Canada’s greatest and only major customer for its oil production continues to grow domestic supplies.
The U.S. Energy Information Association reported on April 15 that production from tight oil shale formations in that country will rise by 65,000 b/d in April and another 70,000 b/d in May. This will increase production of oil from this source to about 4.4 million b/d, just about half of total U.S. output and about the same as Canada’s oil production from all sources – conventional, bitumen and shale oil.
In the Bakken, production in North Dakota will finally bust through 1 million per day next month. This was delayed by the extremely cold winter which impaired drilling, production and other operations. The
Eagle Ford shale’s oil production in south Texas will reach 1.38 million b/d in May.
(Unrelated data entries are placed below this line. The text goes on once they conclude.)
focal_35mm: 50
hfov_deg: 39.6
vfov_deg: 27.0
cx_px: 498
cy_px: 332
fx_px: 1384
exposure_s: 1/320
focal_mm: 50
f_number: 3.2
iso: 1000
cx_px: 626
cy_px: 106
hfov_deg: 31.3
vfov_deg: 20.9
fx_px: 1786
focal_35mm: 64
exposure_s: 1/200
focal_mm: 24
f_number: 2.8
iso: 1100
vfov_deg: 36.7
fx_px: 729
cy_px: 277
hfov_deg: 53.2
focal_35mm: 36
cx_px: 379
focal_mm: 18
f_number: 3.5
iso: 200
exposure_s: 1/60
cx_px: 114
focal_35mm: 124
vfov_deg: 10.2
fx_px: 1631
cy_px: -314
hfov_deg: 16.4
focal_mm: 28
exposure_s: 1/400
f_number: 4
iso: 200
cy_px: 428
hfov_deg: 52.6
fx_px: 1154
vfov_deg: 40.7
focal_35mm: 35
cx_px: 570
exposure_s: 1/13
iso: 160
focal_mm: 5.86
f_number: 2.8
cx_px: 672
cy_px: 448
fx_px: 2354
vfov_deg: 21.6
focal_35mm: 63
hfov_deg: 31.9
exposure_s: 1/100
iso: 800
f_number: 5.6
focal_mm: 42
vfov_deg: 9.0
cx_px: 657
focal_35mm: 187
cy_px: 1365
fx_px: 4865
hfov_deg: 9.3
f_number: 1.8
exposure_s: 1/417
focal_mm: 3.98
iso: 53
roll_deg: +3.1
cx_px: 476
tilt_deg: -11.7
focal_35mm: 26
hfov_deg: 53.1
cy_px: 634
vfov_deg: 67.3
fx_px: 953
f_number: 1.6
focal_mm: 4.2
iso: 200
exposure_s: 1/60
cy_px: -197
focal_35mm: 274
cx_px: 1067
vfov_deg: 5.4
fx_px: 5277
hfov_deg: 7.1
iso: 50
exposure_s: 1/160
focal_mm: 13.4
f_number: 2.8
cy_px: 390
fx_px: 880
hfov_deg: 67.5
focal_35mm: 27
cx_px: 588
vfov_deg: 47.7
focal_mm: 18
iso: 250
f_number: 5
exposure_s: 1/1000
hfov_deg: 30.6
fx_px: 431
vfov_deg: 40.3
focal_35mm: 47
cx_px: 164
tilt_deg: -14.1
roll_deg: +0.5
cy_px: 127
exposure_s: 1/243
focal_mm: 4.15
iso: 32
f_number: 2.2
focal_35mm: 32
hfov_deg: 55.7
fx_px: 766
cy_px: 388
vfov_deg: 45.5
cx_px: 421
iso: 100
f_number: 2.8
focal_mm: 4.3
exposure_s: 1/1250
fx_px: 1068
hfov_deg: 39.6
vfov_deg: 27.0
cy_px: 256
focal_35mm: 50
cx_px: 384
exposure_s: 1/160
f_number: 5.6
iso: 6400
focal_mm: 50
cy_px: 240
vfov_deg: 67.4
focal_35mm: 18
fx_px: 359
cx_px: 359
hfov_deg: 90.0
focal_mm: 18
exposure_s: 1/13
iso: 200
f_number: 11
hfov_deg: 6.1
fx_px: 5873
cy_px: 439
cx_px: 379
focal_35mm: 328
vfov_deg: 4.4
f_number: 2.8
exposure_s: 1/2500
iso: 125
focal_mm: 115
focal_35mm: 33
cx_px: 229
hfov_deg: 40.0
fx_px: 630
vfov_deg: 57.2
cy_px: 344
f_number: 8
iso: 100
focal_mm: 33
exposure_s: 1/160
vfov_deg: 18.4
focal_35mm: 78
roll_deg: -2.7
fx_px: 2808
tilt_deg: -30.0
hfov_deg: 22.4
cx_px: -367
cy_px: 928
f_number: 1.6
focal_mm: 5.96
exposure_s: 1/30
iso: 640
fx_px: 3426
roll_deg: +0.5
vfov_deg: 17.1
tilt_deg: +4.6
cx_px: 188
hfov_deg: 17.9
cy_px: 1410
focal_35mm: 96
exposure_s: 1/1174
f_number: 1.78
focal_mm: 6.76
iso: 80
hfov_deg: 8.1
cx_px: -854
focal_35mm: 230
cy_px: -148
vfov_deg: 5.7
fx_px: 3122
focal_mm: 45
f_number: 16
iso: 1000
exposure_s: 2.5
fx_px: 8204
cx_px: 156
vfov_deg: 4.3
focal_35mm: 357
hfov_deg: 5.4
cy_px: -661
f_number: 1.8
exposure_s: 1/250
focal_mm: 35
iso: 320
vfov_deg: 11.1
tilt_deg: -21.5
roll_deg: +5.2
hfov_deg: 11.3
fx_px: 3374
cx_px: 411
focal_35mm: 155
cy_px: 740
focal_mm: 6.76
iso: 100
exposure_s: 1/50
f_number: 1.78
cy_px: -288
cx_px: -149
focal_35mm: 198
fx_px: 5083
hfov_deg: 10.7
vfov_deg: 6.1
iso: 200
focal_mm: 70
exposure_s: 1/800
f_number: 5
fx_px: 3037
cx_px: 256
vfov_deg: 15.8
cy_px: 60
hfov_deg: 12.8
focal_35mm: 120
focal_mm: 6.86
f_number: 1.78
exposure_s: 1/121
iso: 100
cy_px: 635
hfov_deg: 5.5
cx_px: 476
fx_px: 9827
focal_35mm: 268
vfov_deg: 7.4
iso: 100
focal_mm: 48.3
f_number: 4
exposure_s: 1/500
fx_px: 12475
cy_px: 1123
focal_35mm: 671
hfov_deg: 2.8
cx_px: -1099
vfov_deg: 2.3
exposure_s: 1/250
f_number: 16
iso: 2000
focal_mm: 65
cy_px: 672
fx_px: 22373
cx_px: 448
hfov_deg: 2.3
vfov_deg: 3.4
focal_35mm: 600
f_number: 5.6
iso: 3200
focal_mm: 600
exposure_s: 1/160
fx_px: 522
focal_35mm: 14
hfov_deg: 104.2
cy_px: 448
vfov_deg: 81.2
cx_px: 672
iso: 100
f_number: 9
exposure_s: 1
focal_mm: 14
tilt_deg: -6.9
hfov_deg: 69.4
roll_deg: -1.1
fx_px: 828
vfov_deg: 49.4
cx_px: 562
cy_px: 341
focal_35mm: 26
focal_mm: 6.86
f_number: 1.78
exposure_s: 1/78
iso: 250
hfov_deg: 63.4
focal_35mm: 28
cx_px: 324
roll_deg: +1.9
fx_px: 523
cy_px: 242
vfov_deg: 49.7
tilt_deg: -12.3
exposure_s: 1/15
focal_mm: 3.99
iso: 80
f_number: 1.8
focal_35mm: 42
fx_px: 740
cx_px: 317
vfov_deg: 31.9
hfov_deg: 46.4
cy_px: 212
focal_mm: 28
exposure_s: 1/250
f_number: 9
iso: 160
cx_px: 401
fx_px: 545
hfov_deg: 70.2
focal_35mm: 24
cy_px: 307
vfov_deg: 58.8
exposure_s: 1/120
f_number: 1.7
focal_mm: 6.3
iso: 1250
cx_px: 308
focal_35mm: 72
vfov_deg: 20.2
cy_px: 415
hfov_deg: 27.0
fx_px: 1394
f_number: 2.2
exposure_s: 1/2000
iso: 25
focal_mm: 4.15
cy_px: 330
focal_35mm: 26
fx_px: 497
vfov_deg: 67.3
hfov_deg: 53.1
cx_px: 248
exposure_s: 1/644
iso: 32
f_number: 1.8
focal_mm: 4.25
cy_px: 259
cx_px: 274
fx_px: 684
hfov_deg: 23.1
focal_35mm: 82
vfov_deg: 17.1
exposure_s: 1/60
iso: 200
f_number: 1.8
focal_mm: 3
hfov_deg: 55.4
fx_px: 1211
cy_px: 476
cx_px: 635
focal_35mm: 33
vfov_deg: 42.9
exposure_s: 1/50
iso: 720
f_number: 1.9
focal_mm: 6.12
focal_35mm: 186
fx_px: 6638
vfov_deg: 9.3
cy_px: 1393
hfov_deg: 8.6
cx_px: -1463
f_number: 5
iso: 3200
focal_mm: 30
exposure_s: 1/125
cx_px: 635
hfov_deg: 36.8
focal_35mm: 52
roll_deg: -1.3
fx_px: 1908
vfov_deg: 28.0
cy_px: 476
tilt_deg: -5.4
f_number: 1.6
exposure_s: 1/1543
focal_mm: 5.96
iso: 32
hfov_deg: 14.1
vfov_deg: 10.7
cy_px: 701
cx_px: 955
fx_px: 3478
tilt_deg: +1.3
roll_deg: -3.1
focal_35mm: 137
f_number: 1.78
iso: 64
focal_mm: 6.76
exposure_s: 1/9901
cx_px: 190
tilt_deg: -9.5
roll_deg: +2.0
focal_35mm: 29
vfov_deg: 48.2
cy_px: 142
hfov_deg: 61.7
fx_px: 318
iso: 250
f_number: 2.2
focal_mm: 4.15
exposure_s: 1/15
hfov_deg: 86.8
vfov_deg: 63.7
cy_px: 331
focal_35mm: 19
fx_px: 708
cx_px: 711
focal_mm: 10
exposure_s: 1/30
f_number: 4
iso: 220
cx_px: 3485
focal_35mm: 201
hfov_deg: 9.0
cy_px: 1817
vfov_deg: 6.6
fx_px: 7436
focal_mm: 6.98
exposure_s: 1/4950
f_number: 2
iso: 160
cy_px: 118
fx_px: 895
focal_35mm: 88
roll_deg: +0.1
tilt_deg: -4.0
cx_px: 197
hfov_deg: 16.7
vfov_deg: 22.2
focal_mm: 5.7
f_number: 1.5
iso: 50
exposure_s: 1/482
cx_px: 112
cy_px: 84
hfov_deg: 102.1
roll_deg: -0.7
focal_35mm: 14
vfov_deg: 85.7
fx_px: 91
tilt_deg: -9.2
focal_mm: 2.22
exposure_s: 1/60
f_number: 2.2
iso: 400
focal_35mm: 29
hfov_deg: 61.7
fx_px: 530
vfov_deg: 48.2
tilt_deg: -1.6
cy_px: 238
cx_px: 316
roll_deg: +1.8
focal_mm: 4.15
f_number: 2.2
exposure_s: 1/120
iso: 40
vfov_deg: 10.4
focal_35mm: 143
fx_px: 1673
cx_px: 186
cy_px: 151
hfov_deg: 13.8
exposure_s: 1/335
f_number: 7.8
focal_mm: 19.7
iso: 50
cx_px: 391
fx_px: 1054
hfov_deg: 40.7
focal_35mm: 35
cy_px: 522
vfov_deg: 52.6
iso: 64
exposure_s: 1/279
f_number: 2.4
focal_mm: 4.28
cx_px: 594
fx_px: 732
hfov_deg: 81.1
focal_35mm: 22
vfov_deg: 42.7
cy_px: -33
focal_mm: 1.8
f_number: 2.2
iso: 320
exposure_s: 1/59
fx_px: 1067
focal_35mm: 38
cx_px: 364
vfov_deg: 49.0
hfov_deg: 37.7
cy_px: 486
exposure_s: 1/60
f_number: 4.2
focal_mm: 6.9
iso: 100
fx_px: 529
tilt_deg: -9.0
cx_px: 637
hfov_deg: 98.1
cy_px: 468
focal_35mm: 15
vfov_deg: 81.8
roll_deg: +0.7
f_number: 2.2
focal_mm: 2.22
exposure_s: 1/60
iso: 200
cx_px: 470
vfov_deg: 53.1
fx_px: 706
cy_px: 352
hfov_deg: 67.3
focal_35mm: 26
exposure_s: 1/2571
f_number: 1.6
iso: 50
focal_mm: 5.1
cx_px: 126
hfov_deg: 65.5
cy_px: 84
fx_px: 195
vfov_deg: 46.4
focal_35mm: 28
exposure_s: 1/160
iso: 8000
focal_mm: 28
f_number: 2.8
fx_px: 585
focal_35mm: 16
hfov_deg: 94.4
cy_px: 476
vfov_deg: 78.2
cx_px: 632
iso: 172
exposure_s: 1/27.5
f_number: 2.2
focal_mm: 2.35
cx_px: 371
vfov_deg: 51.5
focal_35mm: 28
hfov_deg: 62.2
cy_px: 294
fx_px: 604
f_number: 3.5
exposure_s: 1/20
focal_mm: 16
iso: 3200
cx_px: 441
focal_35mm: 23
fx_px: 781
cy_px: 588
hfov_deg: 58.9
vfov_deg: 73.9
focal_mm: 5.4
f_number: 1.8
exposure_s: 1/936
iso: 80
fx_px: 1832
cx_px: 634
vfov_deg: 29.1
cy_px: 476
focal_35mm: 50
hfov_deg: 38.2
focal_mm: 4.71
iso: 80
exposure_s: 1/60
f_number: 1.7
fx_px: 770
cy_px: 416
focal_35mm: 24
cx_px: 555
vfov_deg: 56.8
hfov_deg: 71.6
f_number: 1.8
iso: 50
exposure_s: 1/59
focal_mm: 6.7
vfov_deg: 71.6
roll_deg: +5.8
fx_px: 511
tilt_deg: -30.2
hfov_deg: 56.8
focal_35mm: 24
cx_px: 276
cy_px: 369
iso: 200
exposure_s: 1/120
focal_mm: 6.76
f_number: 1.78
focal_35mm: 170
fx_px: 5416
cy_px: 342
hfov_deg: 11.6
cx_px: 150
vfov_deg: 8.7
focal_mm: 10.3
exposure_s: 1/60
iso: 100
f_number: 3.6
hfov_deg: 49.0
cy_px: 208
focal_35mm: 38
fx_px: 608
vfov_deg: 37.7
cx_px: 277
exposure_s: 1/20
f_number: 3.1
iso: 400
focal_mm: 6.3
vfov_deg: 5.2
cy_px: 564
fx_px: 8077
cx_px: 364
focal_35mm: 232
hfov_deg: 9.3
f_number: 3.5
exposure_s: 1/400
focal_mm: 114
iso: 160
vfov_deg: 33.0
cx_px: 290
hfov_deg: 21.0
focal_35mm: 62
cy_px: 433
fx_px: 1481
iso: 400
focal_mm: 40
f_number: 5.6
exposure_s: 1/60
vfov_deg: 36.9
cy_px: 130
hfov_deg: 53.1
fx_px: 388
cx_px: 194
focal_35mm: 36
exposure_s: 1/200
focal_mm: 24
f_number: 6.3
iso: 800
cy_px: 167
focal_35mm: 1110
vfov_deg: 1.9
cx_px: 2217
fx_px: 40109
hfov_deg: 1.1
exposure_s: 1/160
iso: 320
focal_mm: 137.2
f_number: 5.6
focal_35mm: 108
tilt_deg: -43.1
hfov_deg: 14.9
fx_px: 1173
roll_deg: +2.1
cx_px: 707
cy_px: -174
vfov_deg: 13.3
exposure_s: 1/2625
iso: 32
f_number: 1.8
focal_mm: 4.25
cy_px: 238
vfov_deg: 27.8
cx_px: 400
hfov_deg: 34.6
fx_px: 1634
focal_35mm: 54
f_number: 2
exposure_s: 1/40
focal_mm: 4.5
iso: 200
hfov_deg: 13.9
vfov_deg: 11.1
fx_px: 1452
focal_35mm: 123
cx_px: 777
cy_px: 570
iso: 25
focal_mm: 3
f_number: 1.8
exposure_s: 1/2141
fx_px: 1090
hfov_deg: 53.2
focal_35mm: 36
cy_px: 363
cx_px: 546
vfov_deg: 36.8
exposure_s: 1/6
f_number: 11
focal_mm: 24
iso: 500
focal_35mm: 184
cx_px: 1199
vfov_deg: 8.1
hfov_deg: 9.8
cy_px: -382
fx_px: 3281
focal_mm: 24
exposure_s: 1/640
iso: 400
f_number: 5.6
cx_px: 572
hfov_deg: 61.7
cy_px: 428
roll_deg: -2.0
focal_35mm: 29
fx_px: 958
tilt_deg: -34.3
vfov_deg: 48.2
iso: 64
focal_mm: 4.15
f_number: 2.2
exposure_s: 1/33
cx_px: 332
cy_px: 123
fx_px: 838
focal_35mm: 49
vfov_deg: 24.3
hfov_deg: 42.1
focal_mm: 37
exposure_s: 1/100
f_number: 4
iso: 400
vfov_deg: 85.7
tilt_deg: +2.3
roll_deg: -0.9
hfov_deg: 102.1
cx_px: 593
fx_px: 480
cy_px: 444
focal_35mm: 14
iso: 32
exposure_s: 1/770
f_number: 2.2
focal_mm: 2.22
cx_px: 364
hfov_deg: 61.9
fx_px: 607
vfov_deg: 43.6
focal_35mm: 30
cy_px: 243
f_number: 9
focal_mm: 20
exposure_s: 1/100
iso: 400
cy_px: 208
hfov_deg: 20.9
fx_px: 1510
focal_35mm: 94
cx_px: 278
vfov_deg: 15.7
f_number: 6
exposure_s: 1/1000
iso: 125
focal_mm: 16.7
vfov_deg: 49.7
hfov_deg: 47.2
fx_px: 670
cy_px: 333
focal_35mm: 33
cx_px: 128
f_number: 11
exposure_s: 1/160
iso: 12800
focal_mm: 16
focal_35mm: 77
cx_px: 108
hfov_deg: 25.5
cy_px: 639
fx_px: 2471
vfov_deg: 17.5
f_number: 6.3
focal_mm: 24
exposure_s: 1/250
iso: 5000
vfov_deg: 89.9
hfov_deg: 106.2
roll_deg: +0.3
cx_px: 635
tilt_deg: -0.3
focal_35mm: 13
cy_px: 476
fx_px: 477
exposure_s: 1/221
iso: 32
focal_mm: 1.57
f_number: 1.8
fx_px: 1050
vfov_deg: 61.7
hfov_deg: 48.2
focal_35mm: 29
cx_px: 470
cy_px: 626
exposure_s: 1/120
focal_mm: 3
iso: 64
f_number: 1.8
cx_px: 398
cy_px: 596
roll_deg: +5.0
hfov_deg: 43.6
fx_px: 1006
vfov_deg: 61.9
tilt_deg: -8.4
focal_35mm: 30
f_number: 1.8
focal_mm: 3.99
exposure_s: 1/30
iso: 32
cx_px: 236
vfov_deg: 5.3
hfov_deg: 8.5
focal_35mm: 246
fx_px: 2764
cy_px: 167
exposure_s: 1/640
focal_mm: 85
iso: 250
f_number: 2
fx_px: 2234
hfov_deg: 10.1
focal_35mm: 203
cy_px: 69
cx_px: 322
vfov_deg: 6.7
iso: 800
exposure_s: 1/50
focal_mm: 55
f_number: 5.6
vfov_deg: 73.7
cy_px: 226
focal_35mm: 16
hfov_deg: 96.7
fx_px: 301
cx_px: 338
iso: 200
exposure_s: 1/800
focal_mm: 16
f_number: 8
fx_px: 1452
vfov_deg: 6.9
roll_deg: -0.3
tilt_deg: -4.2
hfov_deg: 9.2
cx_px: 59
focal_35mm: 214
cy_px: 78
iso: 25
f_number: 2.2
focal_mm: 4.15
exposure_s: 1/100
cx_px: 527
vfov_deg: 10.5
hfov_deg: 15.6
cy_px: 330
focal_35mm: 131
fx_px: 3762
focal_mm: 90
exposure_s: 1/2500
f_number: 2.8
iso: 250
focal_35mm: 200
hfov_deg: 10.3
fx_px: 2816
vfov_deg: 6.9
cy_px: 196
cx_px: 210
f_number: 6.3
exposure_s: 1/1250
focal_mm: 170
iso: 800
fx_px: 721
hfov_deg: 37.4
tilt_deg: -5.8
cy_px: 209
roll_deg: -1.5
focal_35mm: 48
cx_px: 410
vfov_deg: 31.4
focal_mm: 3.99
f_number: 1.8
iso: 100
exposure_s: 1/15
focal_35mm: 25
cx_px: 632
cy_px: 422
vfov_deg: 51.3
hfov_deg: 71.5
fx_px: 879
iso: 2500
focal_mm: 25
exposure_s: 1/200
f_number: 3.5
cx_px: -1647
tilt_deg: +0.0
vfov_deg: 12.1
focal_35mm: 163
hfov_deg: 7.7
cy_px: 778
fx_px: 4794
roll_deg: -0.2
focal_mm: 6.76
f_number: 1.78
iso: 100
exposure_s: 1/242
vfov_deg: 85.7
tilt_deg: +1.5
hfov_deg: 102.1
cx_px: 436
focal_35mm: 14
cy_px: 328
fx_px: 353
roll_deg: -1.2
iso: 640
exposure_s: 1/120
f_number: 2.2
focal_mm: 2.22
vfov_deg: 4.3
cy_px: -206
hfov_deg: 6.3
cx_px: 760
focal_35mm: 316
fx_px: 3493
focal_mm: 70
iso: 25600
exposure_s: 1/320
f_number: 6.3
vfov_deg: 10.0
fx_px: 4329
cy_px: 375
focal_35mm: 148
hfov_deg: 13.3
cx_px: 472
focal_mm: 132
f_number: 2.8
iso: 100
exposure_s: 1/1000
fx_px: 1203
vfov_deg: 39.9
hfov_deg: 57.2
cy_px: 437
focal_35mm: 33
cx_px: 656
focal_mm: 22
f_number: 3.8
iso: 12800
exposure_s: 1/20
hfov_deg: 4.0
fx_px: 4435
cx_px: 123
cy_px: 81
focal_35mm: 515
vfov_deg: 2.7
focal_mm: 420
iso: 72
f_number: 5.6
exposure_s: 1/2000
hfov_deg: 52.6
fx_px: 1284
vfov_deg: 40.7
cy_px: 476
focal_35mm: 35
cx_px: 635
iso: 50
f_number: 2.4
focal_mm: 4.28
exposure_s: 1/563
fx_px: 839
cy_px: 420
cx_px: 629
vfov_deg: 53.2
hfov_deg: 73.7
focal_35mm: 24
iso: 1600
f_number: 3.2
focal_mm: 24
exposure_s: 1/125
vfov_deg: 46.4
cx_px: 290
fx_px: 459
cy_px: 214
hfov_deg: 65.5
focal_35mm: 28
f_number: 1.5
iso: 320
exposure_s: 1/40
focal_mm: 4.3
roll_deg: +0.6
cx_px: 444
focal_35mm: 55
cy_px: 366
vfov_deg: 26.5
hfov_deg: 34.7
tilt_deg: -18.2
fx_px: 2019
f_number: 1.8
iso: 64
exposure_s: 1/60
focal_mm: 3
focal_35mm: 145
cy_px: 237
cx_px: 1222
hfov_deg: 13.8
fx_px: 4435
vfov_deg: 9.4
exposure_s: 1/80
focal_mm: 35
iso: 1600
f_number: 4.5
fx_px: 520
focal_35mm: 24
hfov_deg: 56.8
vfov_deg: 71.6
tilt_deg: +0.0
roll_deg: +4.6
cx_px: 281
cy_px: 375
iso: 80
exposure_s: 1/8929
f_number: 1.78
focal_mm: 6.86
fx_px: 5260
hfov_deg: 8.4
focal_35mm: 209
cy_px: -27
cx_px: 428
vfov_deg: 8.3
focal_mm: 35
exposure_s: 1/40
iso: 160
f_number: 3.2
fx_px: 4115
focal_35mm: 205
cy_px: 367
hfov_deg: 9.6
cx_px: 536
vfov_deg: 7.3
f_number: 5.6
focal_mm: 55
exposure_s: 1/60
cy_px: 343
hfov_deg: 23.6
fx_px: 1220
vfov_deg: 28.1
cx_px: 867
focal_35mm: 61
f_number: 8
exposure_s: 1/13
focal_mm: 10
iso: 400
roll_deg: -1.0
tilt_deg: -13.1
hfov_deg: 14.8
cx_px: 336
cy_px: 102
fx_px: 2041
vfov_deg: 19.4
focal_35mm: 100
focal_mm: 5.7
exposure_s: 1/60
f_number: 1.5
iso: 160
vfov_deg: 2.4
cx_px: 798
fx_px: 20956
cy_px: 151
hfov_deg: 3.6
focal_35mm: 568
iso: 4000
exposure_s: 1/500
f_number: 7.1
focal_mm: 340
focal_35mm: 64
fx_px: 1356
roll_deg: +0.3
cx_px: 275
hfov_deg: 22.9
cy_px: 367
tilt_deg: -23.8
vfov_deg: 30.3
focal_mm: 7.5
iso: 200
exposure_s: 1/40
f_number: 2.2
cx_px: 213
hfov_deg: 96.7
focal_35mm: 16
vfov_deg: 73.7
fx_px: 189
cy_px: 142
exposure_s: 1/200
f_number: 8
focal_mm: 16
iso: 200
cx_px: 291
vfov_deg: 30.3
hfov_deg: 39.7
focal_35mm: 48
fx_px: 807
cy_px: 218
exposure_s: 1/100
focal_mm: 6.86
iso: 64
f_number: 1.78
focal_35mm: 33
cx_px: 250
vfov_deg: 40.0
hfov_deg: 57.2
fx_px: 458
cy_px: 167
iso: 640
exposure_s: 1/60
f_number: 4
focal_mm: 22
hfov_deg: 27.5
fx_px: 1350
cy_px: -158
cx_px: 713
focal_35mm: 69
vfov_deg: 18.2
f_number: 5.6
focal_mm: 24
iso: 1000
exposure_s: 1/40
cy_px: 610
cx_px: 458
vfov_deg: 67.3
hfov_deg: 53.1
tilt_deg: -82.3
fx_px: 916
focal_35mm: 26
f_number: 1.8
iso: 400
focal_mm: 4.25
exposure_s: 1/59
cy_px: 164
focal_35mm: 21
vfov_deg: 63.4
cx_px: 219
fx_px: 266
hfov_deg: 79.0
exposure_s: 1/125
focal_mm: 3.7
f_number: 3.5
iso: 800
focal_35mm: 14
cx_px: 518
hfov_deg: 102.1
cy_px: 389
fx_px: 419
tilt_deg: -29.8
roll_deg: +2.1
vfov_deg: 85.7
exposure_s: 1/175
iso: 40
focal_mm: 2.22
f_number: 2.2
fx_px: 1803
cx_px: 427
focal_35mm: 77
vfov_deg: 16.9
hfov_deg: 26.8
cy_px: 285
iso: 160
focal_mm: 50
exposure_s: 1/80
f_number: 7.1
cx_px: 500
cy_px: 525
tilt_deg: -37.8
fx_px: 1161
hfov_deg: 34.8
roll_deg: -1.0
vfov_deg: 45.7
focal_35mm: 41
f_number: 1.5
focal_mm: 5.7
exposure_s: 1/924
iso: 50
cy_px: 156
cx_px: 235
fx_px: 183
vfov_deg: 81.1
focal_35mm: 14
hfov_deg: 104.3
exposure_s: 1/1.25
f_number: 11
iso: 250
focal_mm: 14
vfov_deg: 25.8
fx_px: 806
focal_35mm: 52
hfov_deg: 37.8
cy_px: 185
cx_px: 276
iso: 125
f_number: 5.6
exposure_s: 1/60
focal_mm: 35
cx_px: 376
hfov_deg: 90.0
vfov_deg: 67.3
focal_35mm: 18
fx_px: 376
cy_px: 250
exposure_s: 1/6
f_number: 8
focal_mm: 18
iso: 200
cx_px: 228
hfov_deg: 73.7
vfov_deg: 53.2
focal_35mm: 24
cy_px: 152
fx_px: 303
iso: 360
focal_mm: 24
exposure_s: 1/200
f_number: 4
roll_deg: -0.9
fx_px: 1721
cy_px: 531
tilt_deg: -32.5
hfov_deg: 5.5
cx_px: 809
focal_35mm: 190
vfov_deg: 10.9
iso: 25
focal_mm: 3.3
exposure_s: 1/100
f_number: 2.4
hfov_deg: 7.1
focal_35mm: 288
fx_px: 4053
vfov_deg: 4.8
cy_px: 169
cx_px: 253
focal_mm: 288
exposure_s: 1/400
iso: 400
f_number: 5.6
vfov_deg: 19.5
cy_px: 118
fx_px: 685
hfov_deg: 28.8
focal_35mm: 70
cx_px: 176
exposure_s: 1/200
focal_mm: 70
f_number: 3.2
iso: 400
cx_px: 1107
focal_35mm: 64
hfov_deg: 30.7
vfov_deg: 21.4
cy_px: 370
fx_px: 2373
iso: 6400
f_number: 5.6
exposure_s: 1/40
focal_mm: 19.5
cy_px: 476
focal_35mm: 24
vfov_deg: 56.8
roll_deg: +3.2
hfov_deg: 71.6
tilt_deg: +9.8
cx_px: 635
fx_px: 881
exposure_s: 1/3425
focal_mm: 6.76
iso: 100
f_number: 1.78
Production from both these areas was almost zero only a few years ago.

Two other areas of development that will contribute are the Permian Basin which will reach 1.45 million b/d of shale oil in May, and the Niobrara shale oil play in Colorado which will reach 311,000 b/d.

Natural gas production from the Marcellus shale alone will reach 14.7 bcf/day in May, substantially more than total Canadian production.

 Canada to Ship 500,000 b/d by Rail by End of Year


How can the Obama administration delay a decision on the Keystone XL pipeline yet again past the upcoming November’s U.S. elections and the Canadian oil industry or its investors not care?
Because crude-by-rail is filling the oil export void at an amazing rate. According to an article in the April
17 edition of the Financial Post, new research from Calgary investment bank Peters & Co. says that by the end of 2014 Canadian railroads will have takeaway capacity of 500,000 barrels of oil per day. This goes a long way to overcoming all export pipeline delays from Canada. Rail currently carries 250,000 b/d and Peters & Co. figures this figure could be as high as 1.5 million b/d by the end of 2015.

Because of higher bitumen demand due to increasing coking capacity at U.S. refineries and higher takeaway capacity from storage hub Cushing, Oklahoma to the Gulf of Mexico, Canadian crude discounts are shrinking and North American prices are rising closer to international levels.


On Thursday April 17 the spread between Brent ($US 109.18) and WTI ($104.08) was only $5 a barrel, the lowest in some time. Edmonton Par was at $US100.02 or more like $Cdn111 after factoring in the increasingly attractive Canada/U.S. dollar exchange rate. Western Canada Select closed at $US85.12 or $Cdn94.58 a barrel. This is about $40 a barrel more than this same barrel was fetching early last year when North America’s oil plumbing was backed up right to the bitumen processing plant gate in northeast Alberta, depressing prices industry-wide.

Shipping crude by rail is not cheap, costing $15 to $20 a barrel to get it to the Gulf Coast in the southern
U.S. This is more than double the cost of pipeline. But companies that have access to their own oil transloading facilities (many have these built or underway) can cut their rail shipping cost closer to $10 a barrel.

Regardless, the narrowing of differentials (or the increase in the wellhead price of Canadian production) created in part by increased crude-by-rail capacity has more than offset the cost of shipping oil to market one tank car a time. This has resulted in a general positive impact on the entire upstream Canadian oil and gas industry.

From the Thursday Files

Good words are worth much, and cost little.